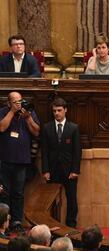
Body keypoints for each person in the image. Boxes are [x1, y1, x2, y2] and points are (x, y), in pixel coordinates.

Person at [0, 92, 40, 232]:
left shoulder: (28, 112)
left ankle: (16, 222)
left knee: (18, 193)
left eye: (20, 100)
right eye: (15, 101)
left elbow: (36, 132)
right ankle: (3, 222)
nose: (18, 103)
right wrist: (12, 112)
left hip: (22, 161)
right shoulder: (4, 112)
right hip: (5, 160)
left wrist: (28, 118)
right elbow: (2, 128)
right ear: (9, 103)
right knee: (4, 193)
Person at [41, 97, 81, 228]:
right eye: (54, 111)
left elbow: (77, 151)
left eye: (59, 110)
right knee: (51, 200)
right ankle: (52, 224)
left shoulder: (73, 128)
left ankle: (71, 224)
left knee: (72, 199)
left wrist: (75, 170)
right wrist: (45, 170)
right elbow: (44, 151)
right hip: (52, 170)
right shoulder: (47, 128)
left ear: (65, 110)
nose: (56, 113)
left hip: (69, 170)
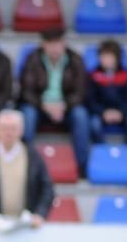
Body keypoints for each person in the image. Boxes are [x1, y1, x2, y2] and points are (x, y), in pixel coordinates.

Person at [18, 28, 90, 178]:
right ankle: (25, 165)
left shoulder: (76, 60)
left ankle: (82, 166)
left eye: (58, 43)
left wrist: (64, 105)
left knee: (81, 115)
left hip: (66, 108)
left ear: (64, 44)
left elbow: (81, 91)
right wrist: (43, 105)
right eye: (50, 44)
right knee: (27, 115)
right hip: (39, 107)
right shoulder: (33, 59)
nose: (55, 48)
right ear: (43, 44)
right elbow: (26, 91)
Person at [0, 110, 56, 231]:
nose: (8, 132)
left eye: (13, 128)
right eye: (4, 128)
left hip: (26, 227)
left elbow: (47, 188)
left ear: (21, 130)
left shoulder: (33, 155)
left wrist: (40, 214)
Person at [86, 39, 127, 145]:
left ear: (117, 58)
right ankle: (102, 152)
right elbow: (89, 100)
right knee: (94, 124)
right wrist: (103, 113)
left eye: (109, 56)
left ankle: (126, 152)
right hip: (101, 114)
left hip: (122, 113)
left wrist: (121, 113)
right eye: (103, 56)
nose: (106, 60)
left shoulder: (126, 75)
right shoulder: (93, 76)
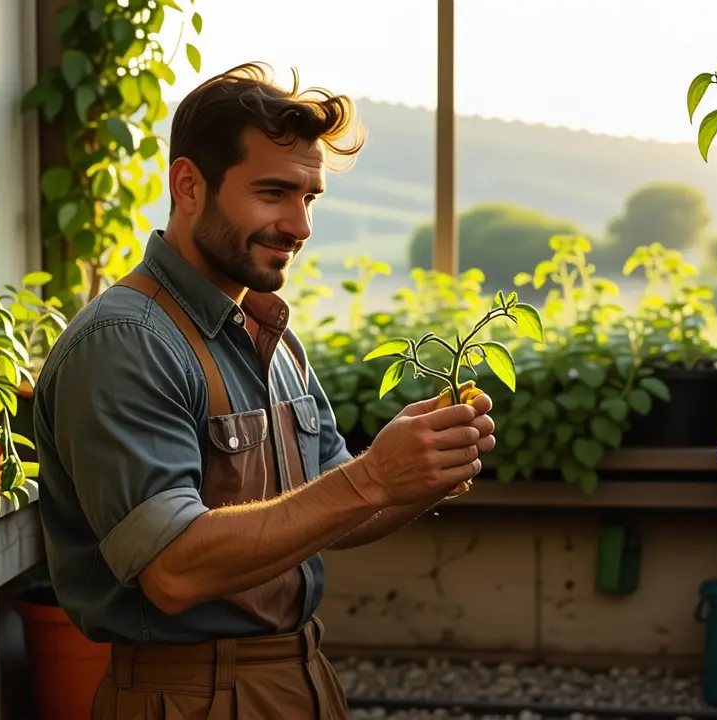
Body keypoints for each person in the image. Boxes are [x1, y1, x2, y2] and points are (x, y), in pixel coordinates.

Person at [32, 62, 497, 720]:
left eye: (309, 198)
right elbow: (172, 570)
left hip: (297, 677)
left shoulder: (266, 333)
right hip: (189, 696)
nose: (300, 225)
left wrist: (417, 471)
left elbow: (334, 509)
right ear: (188, 185)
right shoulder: (126, 342)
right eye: (274, 193)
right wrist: (372, 478)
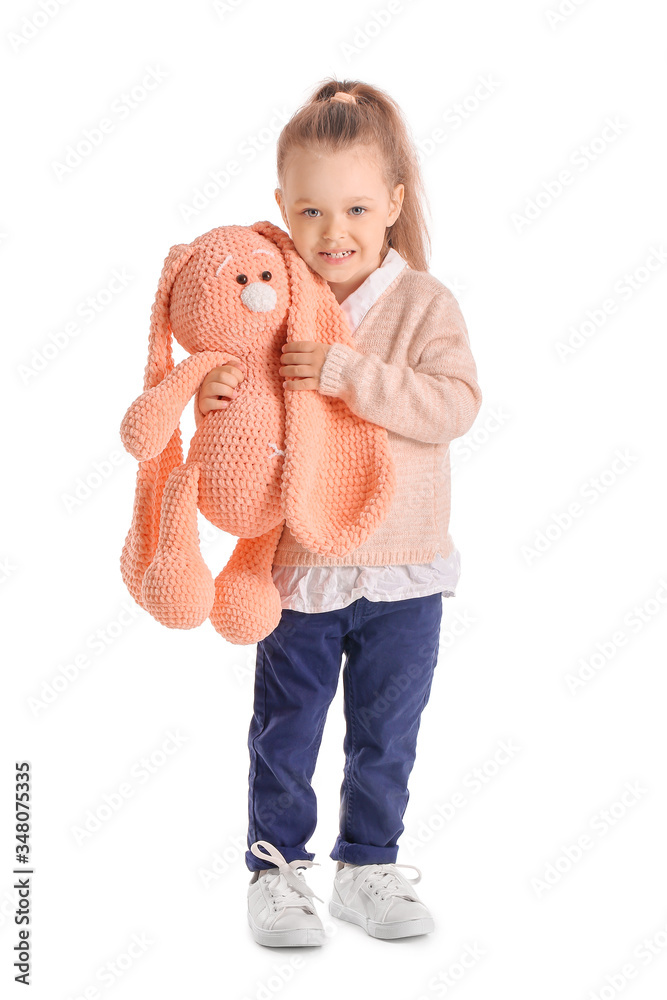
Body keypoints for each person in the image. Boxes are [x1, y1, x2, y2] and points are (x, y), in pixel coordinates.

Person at [198, 78, 483, 947]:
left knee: (385, 730)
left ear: (393, 205)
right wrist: (214, 394)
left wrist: (345, 373)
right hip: (304, 563)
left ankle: (368, 866)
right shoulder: (275, 301)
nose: (334, 233)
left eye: (357, 208)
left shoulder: (424, 304)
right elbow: (250, 412)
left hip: (404, 569)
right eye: (312, 212)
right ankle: (276, 870)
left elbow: (453, 406)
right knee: (286, 724)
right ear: (282, 206)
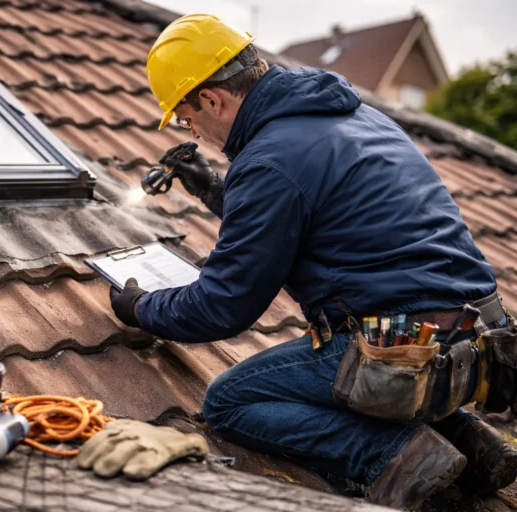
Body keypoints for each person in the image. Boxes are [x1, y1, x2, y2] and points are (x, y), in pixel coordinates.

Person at [109, 13, 517, 510]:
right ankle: (472, 442)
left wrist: (140, 307)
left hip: (406, 350)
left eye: (183, 115)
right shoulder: (355, 115)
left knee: (230, 401)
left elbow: (223, 306)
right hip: (481, 340)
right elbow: (301, 218)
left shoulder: (269, 160)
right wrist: (212, 188)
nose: (188, 127)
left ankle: (397, 455)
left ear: (212, 98)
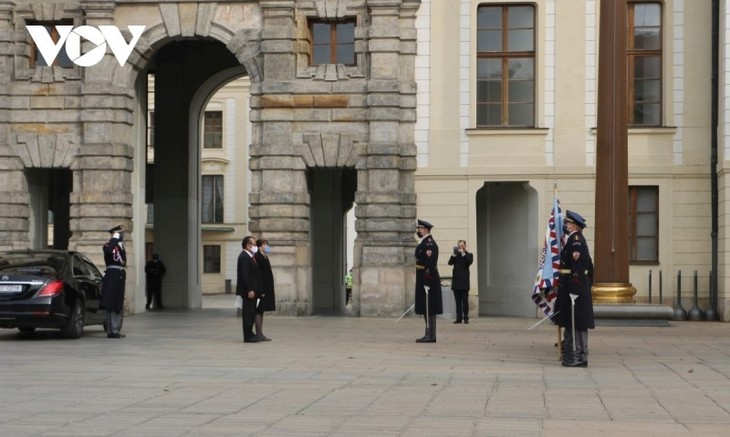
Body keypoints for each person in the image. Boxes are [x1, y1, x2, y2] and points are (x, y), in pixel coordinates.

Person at [556, 210, 595, 367]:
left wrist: (576, 289)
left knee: (578, 322)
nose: (564, 226)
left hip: (575, 288)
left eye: (566, 224)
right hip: (574, 287)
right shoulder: (574, 240)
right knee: (575, 321)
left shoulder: (576, 241)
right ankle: (577, 354)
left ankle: (580, 356)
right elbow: (590, 267)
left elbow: (578, 268)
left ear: (573, 226)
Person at [414, 219, 442, 343]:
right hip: (423, 277)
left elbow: (430, 264)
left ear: (425, 230)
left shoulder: (429, 243)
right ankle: (430, 334)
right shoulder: (424, 242)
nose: (418, 231)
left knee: (429, 307)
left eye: (419, 229)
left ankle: (430, 335)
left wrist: (427, 280)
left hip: (427, 278)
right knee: (426, 307)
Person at [99, 224, 127, 339]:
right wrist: (114, 239)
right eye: (119, 233)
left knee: (117, 303)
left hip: (119, 276)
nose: (121, 235)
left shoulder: (121, 247)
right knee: (111, 303)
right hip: (112, 276)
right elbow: (109, 251)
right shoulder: (108, 246)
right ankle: (112, 330)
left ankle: (114, 330)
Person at [236, 236, 262, 343]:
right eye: (254, 244)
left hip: (252, 291)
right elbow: (245, 275)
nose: (255, 247)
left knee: (251, 313)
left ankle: (250, 333)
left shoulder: (250, 256)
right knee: (248, 314)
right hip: (248, 291)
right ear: (248, 245)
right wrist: (249, 290)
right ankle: (248, 336)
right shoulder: (244, 257)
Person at [254, 238, 276, 341]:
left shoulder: (264, 256)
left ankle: (260, 333)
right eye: (264, 244)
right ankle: (258, 333)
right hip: (261, 288)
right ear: (259, 246)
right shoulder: (258, 256)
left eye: (267, 244)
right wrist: (260, 290)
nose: (266, 246)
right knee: (259, 310)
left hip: (266, 287)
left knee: (262, 310)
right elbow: (259, 274)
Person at [448, 240, 473, 324]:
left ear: (465, 246)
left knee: (465, 301)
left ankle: (465, 317)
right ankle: (458, 318)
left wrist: (463, 254)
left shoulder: (469, 255)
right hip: (456, 282)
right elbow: (450, 263)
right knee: (457, 302)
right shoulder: (456, 256)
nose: (460, 247)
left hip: (464, 282)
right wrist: (453, 255)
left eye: (462, 246)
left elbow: (469, 262)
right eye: (459, 246)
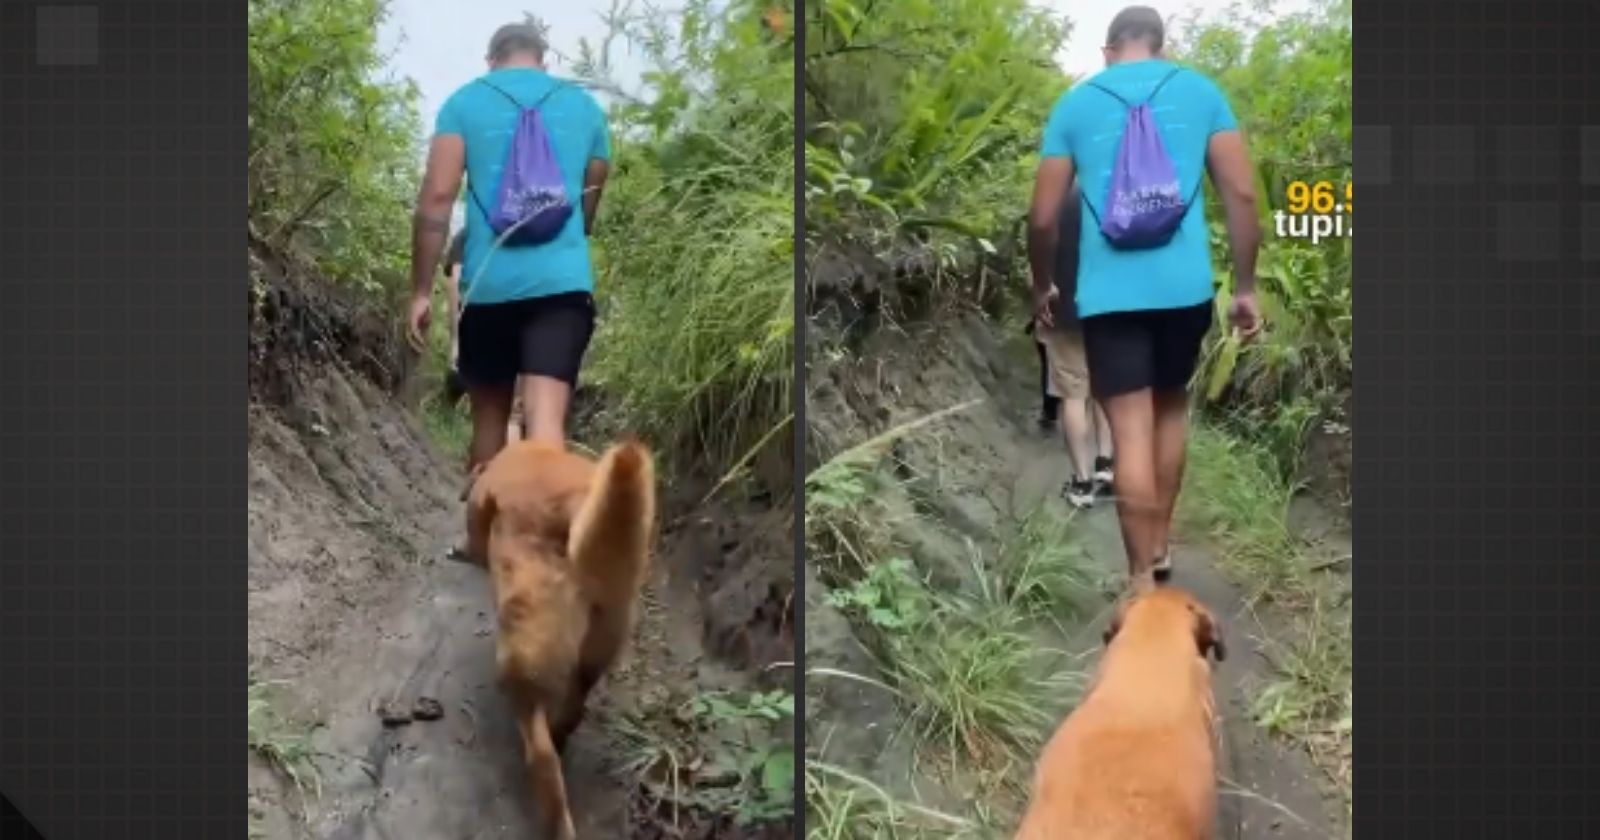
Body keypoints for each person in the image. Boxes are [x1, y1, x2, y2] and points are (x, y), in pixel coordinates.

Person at [1028, 6, 1262, 589]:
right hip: (1183, 290)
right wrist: (1245, 286)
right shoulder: (1202, 92)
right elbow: (1240, 193)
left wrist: (1042, 283)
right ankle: (1159, 547)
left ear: (1108, 49)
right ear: (1162, 45)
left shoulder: (1076, 103)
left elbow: (1042, 217)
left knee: (1128, 431)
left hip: (1110, 296)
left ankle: (1137, 578)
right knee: (1171, 412)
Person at [406, 22, 612, 479]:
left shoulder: (463, 103)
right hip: (563, 286)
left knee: (490, 423)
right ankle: (541, 539)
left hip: (489, 287)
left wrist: (421, 290)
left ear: (491, 60)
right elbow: (588, 203)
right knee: (544, 424)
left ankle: (482, 539)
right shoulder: (585, 107)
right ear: (544, 59)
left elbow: (437, 200)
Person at [1036, 181, 1115, 510]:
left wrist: (1039, 296)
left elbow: (1037, 254)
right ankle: (1106, 468)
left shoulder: (1053, 198)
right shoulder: (1116, 194)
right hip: (1111, 310)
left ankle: (1081, 484)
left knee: (1073, 397)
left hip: (1066, 312)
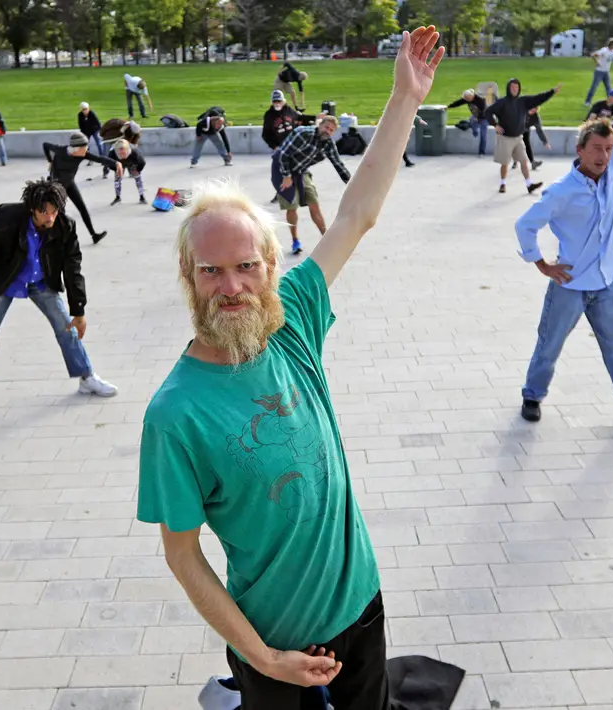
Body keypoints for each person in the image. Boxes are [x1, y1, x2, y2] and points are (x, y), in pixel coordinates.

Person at [136, 26, 444, 709]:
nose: (232, 287)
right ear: (188, 276)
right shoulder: (175, 413)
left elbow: (357, 213)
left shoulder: (294, 318)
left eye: (246, 266)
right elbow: (183, 556)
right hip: (274, 637)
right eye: (211, 271)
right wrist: (261, 658)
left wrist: (403, 98)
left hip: (361, 602)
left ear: (271, 268)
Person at [515, 43, 613, 426]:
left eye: (608, 148)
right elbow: (525, 225)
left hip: (607, 281)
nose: (604, 156)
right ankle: (532, 395)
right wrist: (541, 265)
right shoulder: (561, 191)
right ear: (580, 149)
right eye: (596, 149)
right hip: (570, 283)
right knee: (550, 345)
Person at [0, 178, 118, 408]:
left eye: (54, 211)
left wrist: (78, 309)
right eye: (43, 212)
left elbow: (73, 268)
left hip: (41, 282)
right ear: (32, 209)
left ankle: (87, 378)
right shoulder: (9, 217)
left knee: (66, 327)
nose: (49, 217)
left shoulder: (65, 227)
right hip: (4, 281)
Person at [273, 115, 352, 256]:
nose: (328, 131)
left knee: (314, 203)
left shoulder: (328, 144)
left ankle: (327, 240)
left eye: (331, 130)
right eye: (326, 127)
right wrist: (286, 176)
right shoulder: (303, 133)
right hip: (282, 168)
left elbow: (338, 165)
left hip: (301, 171)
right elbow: (283, 154)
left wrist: (352, 185)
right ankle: (295, 241)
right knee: (292, 206)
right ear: (320, 125)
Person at [484, 78, 560, 194]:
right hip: (505, 138)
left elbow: (538, 98)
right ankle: (502, 184)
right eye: (513, 87)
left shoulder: (523, 101)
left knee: (524, 161)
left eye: (517, 87)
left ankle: (529, 185)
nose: (515, 89)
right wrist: (495, 125)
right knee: (505, 163)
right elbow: (488, 112)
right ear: (509, 88)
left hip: (518, 138)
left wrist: (552, 92)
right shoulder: (502, 102)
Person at [43, 132, 122, 241]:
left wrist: (116, 163)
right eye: (84, 148)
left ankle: (94, 235)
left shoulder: (83, 154)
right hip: (56, 187)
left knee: (82, 208)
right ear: (76, 148)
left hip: (70, 184)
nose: (86, 150)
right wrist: (50, 160)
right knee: (61, 215)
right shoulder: (61, 150)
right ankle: (55, 240)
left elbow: (99, 159)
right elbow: (45, 145)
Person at [448, 88, 491, 157]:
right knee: (472, 121)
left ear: (471, 96)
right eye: (466, 99)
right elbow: (458, 102)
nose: (466, 100)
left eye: (467, 99)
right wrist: (448, 107)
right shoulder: (467, 99)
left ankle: (481, 152)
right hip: (475, 116)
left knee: (483, 135)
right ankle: (475, 131)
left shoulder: (481, 100)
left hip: (485, 118)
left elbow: (484, 111)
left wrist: (478, 117)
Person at [110, 139, 147, 205]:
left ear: (127, 150)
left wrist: (138, 170)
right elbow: (108, 163)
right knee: (117, 180)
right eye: (120, 154)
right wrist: (117, 170)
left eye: (124, 153)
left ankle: (142, 197)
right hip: (119, 164)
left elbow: (142, 162)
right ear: (116, 151)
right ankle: (118, 197)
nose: (122, 156)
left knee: (138, 178)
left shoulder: (134, 152)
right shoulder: (112, 153)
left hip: (131, 162)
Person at [78, 102, 108, 178]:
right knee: (86, 145)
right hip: (86, 131)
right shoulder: (80, 115)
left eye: (86, 109)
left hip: (94, 130)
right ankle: (90, 159)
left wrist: (101, 131)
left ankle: (102, 159)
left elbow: (98, 123)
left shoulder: (92, 114)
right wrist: (83, 134)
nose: (85, 111)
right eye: (83, 109)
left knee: (99, 143)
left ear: (88, 109)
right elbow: (80, 125)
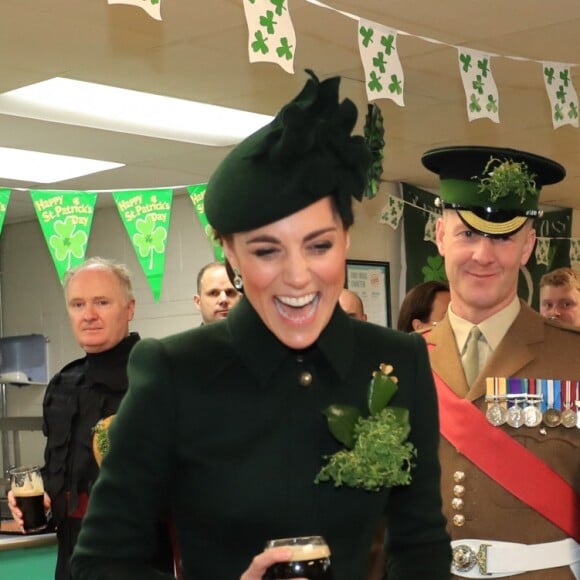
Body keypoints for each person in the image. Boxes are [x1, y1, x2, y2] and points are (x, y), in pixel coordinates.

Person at [71, 71, 451, 580]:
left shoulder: (397, 361)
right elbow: (102, 562)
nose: (297, 276)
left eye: (319, 245)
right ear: (229, 252)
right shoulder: (174, 371)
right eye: (266, 250)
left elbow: (421, 542)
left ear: (346, 238)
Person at [421, 145, 580, 579]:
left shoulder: (575, 358)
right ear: (439, 235)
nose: (483, 255)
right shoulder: (397, 361)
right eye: (467, 234)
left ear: (527, 245)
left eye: (502, 236)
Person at [7, 257, 174, 580]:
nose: (89, 315)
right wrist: (43, 498)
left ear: (129, 308)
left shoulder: (160, 379)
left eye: (102, 302)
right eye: (78, 304)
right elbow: (59, 473)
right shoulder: (62, 385)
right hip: (69, 563)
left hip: (140, 562)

■ WHAT THE TASK REQUIRES ■
Each line from the first line of the listing through the line with "nose: (18, 103)" must be printed exactly, both ends included, and no picture may appear.

■ THE COMPLETED TASK ■
Body keypoints for each person in the image. Boxes are [x1, y1, x2, y2] and points are (x, y), in pixel coordinates.

Person at [0, 92, 40, 232]:
left shoulder: (28, 112)
left ankle: (16, 222)
left knee: (18, 193)
left eye: (20, 100)
right eye: (15, 101)
left elbow: (36, 132)
right ankle: (3, 222)
nose: (18, 103)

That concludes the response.